Il clima in casa Ternana è ormai incandescente. Non si tratta più soltanto di una fase complicata, ma di una vera e propria crisi strutturale che coinvolge società, tifosi e istituzioni. Il futuro del club rossoverde appare appeso a un filo, mentre cresce giorno dopo giorno la tensione attorno alla gestione della famiglia Rizzo. I tifosi chiedono rispetto, trasparenza e soprattutto risposte concrete, ma al momento tutto sembra fermo in una preoccupante fase di stallo.
Oggi rappresenta una data chiave: scade infatti il termine per l’acquisizione del ramo sanitario del progetto Stadio-Clinica da parte dell’Università Niccolò Cusano - Ternana Women dalla Stadium Spa. Un passaggio chiave per il futuro del club e per l’intero progetto infrastrutturale, ma come dichiarato dal sindaco Stefano Bandecchi prima del consiglio comunale, non ci sono novità.
Il sindaco ha chiarito la posizione dell’amministrazione comunale con dichiarazioni nette:
"Deve essere legato al campo. Se la Ternana ha problemi diversi i proprietari possono bussare alla nostra porta. Ho invitato la società alla riunione di oggi. Come sindaco mi devo occupare del progetto Stadio-clinica e dello sviluppo della città. Inoltre che la Ternana non fallisca e non retroceda per fallimenti in altre categorie".
Negli ultimi giorni la protesta della Curva Nord è esplosa in maniera sempre più evidente, con striscioni, scritte e volantini che raccontano un malessere profondo. La sensazione è quella di una frattura ormai insanabile tra tifosi e proprietà, mentre la squadra, in campo, si prepara a giocarsi le ultime cinque partite della stagione con l’obiettivo playoff.
Foto copertina: Fere__forever
La contestazione della tifoseria rossoverde ha assunto toni sempre più duri e diretti. Lo scorso sabato mattina, nei pressi dello stadio Libero Liberati, è comparso uno striscione contro il direttore generale Mangiarano con parole inequivocabili:
"Prima avete sputato m*a, poi l'avete richiamato, il verme di Mangiarano noi non lo vogliamo".
Un messaggio forte, accompagnato anche da una scritta apparsa su un container nelle vicinanze dello stadio: "Mangiarano verme". Segnali evidenti di una tensione ormai fuori controllo, che non si limita più alla semplice critica sportiva ma investe direttamente la gestione societaria.
Ma è il contenuto del volantino affisso in città a rendere ancora più chiara la portata della protesta.

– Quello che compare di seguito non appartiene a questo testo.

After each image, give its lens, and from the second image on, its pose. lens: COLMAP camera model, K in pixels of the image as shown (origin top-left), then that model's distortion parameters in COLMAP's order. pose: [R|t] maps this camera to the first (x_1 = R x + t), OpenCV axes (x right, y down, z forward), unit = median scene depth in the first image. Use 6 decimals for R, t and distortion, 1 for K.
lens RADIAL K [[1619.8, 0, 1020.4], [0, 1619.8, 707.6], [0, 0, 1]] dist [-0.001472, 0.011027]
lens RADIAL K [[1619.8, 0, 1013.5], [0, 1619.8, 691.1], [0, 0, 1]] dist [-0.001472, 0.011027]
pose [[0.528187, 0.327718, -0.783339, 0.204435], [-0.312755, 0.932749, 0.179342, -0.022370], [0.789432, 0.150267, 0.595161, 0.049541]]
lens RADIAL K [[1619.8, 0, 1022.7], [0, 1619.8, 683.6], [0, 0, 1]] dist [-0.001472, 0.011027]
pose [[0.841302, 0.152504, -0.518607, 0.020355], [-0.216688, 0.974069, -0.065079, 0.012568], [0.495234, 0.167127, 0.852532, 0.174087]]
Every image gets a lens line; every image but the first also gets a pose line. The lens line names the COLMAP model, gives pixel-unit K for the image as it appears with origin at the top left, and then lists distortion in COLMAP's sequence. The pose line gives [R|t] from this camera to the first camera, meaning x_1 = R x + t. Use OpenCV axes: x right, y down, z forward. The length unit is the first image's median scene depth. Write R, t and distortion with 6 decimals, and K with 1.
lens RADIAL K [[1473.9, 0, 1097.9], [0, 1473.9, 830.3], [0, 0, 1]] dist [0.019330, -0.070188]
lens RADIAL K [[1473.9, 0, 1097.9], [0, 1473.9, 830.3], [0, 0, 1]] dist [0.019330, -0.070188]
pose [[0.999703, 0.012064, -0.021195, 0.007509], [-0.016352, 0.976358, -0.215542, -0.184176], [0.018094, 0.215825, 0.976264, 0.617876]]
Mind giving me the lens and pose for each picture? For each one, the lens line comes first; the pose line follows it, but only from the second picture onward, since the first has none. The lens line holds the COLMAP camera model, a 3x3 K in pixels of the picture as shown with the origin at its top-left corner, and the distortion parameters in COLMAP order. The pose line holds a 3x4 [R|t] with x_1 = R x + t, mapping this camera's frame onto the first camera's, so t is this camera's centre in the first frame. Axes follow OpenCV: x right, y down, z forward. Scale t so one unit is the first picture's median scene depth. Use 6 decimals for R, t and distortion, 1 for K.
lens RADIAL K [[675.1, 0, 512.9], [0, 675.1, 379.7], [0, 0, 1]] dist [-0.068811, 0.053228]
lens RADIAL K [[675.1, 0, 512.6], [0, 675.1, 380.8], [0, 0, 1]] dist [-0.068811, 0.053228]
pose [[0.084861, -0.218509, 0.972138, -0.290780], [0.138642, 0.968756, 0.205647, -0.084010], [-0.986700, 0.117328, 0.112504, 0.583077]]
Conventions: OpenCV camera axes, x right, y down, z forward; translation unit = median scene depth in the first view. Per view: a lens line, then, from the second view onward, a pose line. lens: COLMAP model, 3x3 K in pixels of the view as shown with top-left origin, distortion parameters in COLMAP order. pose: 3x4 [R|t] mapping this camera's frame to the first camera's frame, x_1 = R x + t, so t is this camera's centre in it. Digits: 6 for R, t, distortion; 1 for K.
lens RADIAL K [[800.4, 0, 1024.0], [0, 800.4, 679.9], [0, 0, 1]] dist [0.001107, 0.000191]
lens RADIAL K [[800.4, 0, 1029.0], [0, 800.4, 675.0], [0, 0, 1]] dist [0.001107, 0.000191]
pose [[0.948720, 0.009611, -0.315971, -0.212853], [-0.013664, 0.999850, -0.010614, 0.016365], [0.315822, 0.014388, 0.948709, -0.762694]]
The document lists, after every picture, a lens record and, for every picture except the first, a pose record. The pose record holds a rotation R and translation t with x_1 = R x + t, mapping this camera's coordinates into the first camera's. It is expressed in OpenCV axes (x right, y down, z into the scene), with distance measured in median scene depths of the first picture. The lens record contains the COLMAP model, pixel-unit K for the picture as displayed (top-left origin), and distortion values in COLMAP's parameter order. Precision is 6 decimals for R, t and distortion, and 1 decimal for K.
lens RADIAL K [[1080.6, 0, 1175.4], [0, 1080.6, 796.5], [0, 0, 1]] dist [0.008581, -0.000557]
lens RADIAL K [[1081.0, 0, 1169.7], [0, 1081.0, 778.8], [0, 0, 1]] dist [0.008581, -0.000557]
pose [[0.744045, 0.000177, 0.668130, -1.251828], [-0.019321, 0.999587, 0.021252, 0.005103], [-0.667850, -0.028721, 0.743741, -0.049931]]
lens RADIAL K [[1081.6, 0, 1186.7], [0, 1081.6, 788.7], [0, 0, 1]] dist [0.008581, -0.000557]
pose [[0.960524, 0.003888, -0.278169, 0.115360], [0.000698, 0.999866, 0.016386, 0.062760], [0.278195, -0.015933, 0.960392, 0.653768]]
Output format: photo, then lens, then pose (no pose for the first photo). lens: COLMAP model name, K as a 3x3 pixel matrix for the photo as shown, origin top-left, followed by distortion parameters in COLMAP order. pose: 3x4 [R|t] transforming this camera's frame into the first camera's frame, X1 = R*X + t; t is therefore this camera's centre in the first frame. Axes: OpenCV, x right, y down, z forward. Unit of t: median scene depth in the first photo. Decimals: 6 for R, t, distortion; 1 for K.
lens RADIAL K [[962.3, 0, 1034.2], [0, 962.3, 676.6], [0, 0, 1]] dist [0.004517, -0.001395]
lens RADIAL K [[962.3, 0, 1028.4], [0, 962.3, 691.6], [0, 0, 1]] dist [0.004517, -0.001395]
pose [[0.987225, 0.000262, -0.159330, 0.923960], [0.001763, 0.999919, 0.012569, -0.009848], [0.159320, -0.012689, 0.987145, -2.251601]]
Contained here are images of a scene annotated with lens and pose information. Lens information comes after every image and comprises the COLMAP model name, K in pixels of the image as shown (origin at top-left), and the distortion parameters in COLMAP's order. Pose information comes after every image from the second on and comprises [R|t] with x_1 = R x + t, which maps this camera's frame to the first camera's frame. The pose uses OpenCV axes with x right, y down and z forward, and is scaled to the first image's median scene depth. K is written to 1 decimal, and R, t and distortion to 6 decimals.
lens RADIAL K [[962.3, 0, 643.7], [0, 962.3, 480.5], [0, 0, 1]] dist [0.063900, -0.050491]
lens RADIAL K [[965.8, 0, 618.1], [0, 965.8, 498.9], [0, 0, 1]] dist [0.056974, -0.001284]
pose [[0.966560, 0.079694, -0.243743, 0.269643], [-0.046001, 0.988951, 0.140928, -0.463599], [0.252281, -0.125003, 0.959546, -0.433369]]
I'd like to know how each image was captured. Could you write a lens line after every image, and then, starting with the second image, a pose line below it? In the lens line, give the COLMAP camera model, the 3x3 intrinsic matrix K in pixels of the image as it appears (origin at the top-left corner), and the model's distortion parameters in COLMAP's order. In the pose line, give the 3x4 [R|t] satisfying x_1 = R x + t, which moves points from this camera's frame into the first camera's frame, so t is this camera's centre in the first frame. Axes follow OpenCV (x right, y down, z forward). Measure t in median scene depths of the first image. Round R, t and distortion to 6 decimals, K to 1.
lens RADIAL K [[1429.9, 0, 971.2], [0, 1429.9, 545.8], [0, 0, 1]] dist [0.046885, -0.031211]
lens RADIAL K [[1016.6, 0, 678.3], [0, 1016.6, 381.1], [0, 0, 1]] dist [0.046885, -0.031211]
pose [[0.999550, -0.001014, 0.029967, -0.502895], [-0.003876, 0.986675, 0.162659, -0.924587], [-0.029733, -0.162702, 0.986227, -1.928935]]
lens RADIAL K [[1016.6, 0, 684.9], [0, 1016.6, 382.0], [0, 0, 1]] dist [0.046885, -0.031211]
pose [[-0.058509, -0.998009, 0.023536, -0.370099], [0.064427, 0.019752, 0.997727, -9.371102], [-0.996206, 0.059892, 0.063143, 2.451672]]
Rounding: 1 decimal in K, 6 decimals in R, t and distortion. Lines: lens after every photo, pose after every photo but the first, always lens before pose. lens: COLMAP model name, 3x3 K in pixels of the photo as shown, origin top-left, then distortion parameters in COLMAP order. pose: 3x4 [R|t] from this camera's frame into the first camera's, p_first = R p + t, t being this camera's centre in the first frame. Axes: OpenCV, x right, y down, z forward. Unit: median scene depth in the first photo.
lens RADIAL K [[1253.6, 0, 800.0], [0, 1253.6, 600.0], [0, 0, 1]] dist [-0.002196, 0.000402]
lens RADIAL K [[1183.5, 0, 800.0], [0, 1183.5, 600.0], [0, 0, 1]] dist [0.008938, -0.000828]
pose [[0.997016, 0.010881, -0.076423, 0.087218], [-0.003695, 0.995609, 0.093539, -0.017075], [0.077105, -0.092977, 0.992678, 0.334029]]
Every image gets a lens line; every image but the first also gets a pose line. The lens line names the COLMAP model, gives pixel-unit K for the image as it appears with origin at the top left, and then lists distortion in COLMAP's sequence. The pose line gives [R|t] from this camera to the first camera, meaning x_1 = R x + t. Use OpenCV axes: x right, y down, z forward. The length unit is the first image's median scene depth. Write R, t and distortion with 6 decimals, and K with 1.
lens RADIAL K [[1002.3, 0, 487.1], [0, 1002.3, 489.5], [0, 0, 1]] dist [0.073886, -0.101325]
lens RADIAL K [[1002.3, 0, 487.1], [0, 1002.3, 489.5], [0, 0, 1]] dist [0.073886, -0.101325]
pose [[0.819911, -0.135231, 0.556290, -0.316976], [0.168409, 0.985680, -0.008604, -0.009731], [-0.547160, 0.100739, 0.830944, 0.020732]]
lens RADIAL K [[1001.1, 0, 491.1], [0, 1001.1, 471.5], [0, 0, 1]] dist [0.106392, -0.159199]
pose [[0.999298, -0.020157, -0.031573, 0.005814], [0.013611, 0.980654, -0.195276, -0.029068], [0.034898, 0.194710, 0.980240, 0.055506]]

Un elenco dettagliato di criticità che, se confermate, dipingerebbero un quadro estremamente preoccupante:
"Stipendi dei dipendenti non pagati da mesi. Senza allenatore. Senza direttore sportivo. Giocatori costretti a lavarsi a casa perchè senza acqua calda. Bagni e stadio nel degrado. Zero rispetto per i tifosi. Ritiri pre partita cancellati. Settore giovanile senza stipendi da mesi. Sfratto dalla sede. Fornitori non pagati. Terni merita rispetto, liberate la Ternana. Curva Nord Terni".
Parole durissime, che vanno ben oltre il campo e toccano aspetti organizzativi e gestionali. La Curva Nord, con questo documento, ha voluto denunciare pubblicamente una situazione che ritiene ormai insostenibile, chiedendo un cambio radicale nella gestione del club.
La protesta non si è fermata. Questa mattina, sempre nei pressi del Liberati, è comparso un nuovo striscione indirizzato direttamente alla proprietà:
"Famiglia Rizzo, ma quali investimenti e programmazione noi vediamo solo debiti e malagestione. Curva Nord".
Un attacco frontale, che certifica una rottura ormai totale tra tifoseria e famiglia Rizzo.
Se fuori dal campo il clima è rovente, all’interno della società regna un’incertezza che rischia di compromettere anche il finale di stagione. Il silenzio della proprietà non fa altro che alimentare dubbi e preoccupazioni, mentre si moltiplicano i segnali di instabilità. A rendere ancora più complessa la situazione è arrivata oggi la decisione dell’avvocato Manlio Morcella di rinunciare all’incarico di consulente legale conferitogli dalla famiglia Rizzo per la vicenda legata allo stadio-clinica.